◆ Source document
MTSHIYA
J:
On
10 April 2013 the applicant filed this application for the following
relief:
“1.
The decision of the 1st
Respondent of the 20th
of December 2012 directing the Applicant to pay duty in the sum of
US$219 437.62 and a penalty of the same amount be and is hereby set
aside.
2.
The costs of this application shall be borne by the Respondents
jointly and severally one paying the other to be absolved”.
The
first, second and third respondents all filed their notices of
opposition to the application on 25 April 2013.
The
background to the relief sought is that following investigations,
which are common cause to the other parties, the first respondent
directed the applicant to pay duty totalling US$219,437-62 together
with a penalty in the same amount in respect of goods it alleged the
applicant had fraudulently imported into the country. The applicant,
a non-profit making organisation engaged in humanitarian work, is, in
law, “entitled to a rebate or refund of duty on such goods as the
Commissioner General of the first respondent may approve”.
On
27 September 2012, the first respondent, the Zimbabwe Revenue
Authority (ZIMRA), seized 27 wire rolls weighing about 14.096 tonnes
and 387 rolls of barbed wire weighing about 20 tonnes from the
premises of the third respondent. The third respondent was one of the
applicant's approved suppliers. The goods were seized “on
suspicion that although a rebate of duty had been applied for and
granted, the goods were not destined for consumption or use in an aid
or technical co-operation project” in which the applicant was
involved. That led to investigations by both the applicant and the
first respondent. In the main the findings were that:
“19.1
During the period extending from March 2011 – September 2012
fraudulent purchase orders in the name of Care
International
had been raised by the 2nd
Respondent, who was employed as a Procurement Supervisor by Care
International.

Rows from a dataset
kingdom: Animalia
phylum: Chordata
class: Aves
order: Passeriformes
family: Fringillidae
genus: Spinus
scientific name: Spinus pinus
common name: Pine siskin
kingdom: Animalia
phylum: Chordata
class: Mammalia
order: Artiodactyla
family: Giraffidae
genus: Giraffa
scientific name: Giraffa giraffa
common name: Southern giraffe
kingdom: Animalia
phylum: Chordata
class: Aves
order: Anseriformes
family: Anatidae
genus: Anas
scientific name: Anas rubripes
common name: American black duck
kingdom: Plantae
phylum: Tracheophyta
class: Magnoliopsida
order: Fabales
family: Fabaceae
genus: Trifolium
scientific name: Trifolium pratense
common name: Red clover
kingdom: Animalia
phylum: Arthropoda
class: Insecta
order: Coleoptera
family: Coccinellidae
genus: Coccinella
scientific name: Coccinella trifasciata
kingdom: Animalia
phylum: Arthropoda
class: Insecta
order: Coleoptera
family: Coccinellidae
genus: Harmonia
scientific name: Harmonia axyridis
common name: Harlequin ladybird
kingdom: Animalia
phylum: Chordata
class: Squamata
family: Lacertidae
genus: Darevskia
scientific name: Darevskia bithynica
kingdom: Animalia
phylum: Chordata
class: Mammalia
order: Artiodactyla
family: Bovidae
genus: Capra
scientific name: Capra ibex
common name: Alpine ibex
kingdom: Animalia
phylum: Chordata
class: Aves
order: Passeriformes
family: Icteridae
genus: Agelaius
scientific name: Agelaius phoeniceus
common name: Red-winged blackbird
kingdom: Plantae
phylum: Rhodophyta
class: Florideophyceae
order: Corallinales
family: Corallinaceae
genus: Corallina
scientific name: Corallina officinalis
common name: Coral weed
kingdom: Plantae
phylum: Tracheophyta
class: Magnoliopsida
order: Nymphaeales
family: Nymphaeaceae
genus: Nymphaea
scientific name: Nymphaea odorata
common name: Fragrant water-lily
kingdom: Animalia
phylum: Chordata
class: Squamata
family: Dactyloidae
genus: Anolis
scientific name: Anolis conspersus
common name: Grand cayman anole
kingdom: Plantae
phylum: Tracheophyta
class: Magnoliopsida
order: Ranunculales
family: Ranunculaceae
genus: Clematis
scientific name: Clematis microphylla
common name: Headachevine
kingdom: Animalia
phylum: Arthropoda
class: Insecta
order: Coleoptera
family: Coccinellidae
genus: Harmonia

◆ Exercises
• 1. List every full date (day, month and year) that appears in the court judgment above the lines.
• 2. Carry on writing the court judgment about the customs duty dispute from its final sentence.

◆ The results
• 1.
10 April 2013
20 December 2012
25 April 2013
27 September 2012

• 2.
The purchase orders raised were neither processed nor approved by
Care
International
in terms of its procurement procedures”.
On
20 December 2012, following the conclusion of the investigations, the
first respondent then wrote to the applicant in the following terms:
“RE:
POST CLEARANCE AUDIT 2009-2012: CARE ZIMBABWE
I
refer to the Post Clearance Audit exercise which our office was
conducting on your organisation.
Please
be advised that CARE Zimbabwe is being held responsible for the
payment of duty totalling to USD219,437.62 plus a penalty of
USD219,437.62. These amounts are arising from all the importations
done by your organization and were not properly sanctioned in terms
of sec 122 of the Customs and Excise (General) Regulations 2001,
REBATE OF DUTY ON GOODS IMPORTED BY A FOREIGN ORGANISATION UNDER AN
AID OR TECHNICAL COOPERATION AGREEMENT. As per our meeting in the
morning, please note that we will be waiting for your feedback by the
4th
of January 2013.
I
wish to thank you so much for your co-operation during the exercise.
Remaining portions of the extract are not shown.